• [Supplied data]:
╔══

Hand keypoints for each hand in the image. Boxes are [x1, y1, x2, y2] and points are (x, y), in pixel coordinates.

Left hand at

╚══
╔══

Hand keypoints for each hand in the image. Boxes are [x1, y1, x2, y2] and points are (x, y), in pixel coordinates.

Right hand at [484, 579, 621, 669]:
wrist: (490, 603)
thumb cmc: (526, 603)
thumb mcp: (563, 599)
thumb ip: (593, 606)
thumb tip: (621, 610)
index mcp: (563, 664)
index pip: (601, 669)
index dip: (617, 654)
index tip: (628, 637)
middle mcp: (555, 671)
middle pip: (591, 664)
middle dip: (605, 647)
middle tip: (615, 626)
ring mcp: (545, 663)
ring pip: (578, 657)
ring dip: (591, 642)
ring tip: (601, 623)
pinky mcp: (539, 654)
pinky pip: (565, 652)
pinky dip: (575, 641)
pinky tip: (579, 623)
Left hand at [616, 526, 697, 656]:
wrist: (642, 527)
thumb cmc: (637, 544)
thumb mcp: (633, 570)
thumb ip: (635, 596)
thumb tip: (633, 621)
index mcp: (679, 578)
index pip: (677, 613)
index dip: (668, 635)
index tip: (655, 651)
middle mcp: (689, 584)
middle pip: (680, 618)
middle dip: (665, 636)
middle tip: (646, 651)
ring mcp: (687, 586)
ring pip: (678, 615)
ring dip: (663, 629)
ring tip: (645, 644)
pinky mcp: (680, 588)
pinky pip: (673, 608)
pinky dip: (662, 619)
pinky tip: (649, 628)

╚══

• [Work item]:
Could you reproduce exactly the lines of the entries above, from the one with "index mcp: (563, 664)" through the one with "ring tip: (601, 623)", and nothing else?

• [Answer to the problem]:
index mcp: (563, 664)
index pip: (601, 669)
index dip: (617, 654)
index tip: (628, 637)
middle mcp: (555, 671)
middle pip: (591, 664)
middle dip: (605, 647)
middle tip: (615, 626)
ring mcp: (545, 663)
ring pip: (578, 657)
ring dip: (591, 642)
ring tip: (601, 623)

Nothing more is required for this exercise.